The records below must be duplicated exactly, character for character.
-- Begin --
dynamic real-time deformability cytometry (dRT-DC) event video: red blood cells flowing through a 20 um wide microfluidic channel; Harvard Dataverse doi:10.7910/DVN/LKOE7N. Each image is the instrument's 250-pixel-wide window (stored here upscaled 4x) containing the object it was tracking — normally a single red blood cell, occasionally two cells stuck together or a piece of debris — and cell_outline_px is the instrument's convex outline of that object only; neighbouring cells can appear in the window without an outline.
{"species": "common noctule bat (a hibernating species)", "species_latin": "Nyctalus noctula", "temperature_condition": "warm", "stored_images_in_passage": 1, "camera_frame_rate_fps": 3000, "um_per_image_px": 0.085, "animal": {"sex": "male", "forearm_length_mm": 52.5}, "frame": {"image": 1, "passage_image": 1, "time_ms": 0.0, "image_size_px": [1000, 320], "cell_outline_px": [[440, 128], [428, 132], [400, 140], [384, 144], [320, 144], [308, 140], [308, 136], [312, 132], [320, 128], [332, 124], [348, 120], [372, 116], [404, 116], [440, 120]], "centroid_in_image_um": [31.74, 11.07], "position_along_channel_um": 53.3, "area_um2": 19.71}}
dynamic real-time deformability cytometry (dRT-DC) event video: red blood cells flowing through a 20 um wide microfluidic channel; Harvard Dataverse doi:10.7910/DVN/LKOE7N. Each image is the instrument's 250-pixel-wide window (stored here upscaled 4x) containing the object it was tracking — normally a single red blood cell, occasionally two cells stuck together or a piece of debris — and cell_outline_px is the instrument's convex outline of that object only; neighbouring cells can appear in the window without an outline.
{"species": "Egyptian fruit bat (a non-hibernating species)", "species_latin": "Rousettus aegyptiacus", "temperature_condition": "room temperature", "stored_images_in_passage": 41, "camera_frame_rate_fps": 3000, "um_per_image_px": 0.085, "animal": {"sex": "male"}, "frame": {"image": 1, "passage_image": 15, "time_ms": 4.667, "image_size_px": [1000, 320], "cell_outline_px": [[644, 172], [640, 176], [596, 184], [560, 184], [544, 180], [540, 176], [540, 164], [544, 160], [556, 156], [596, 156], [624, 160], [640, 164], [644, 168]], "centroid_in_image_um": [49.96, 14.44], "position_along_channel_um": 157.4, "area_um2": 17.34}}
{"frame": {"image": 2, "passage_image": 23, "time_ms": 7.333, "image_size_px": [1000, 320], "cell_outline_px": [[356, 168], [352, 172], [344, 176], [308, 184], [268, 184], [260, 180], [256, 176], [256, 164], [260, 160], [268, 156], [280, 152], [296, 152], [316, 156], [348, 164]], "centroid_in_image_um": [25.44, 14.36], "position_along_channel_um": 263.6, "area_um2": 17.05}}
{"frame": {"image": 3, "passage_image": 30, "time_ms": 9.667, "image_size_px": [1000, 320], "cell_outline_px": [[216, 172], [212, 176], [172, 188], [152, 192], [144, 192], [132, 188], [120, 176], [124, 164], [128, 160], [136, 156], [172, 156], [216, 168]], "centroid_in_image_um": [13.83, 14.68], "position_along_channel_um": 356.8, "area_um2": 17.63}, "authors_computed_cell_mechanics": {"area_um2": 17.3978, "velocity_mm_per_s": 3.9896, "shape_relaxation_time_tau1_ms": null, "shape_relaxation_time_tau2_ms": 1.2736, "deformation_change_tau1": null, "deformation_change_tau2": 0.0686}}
-- End --
* Answer for the task
dynamic real-time deformability cytometry (dRT-DC) event video: red blood cells flowing through a 20 um wide microfluidic channel; Harvard Dataverse doi:10.7910/DVN/LKOE7N. Each image is the instrument's 250-pixel-wide window (stored here upscaled 4x) containing the object it was tracking — normally a single red blood cell, occasionally two cells stuck together or a piece of debris — and cell_outline_px is the instrument's convex outline of that object only; neighbouring cells can appear in the window without an outline.
{"species": "common noctule bat (a hibernating species)", "species_latin": "Nyctalus noctula", "temperature_condition": "warm", "stored_images_in_passage": 1, "camera_frame_rate_fps": 3000, "um_per_image_px": 0.085, "animal": {"sex": "male", "forearm_length_mm": 52.5}, "frame": {"image": 1, "passage_image": 1, "time_ms": 0.0, "image_size_px": [1000, 320], "cell_outline_px": [[440, 128], [428, 132], [400, 140], [384, 144], [320, 144], [308, 140], [308, 136], [312, 132], [320, 128], [332, 124], [348, 120], [372, 116], [404, 116], [440, 120]], "centroid_in_image_um": [31.74, 11.07], "position_along_channel_um": 53.3, "area_um2": 19.71}}
dynamic real-time deformability cytometry (dRT-DC) event video: red blood cells flowing through a 20 um wide microfluidic channel; Harvard Dataverse doi:10.7910/DVN/LKOE7N. Each image is the instrument's 250-pixel-wide window (stored here upscaled 4x) containing the object it was tracking — normally a single red blood cell, occasionally two cells stuck together or a piece of debris — and cell_outline_px is the instrument's convex outline of that object only; neighbouring cells can appear in the window without an outline.
{"species": "Egyptian fruit bat (a non-hibernating species)", "species_latin": "Rousettus aegyptiacus", "temperature_condition": "room temperature", "stored_images_in_passage": 41, "camera_frame_rate_fps": 3000, "um_per_image_px": 0.085, "animal": {"sex": "male"}, "frame": {"image": 1, "passage_image": 15, "time_ms": 4.667, "image_size_px": [1000, 320], "cell_outline_px": [[644, 172], [640, 176], [596, 184], [560, 184], [544, 180], [540, 176], [540, 164], [544, 160], [556, 156], [596, 156], [624, 160], [640, 164], [644, 168]], "centroid_in_image_um": [49.96, 14.44], "position_along_channel_um": 157.4, "area_um2": 17.34}}
{"frame": {"image": 2, "passage_image": 23, "time_ms": 7.333, "image_size_px": [1000, 320], "cell_outline_px": [[356, 168], [352, 172], [344, 176], [308, 184], [268, 184], [260, 180], [256, 176], [256, 164], [260, 160], [268, 156], [280, 152], [296, 152], [316, 156], [348, 164]], "centroid_in_image_um": [25.44, 14.36], "position_along_channel_um": 263.6, "area_um2": 17.05}}
{"frame": {"image": 3, "passage_image": 30, "time_ms": 9.667, "image_size_px": [1000, 320], "cell_outline_px": [[216, 172], [212, 176], [172, 188], [152, 192], [144, 192], [132, 188], [120, 176], [124, 164], [128, 160], [136, 156], [172, 156], [216, 168]], "centroid_in_image_um": [13.83, 14.68], "position_along_channel_um": 356.8, "area_um2": 17.63}, "authors_computed_cell_mechanics": {"area_um2": 17.3978, "velocity_mm_per_s": 3.9896, "shape_relaxation_time_tau1_ms": null, "shape_relaxation_time_tau2_ms": 1.2736, "deformation_change_tau1": null, "deformation_change_tau2": 0.0686}}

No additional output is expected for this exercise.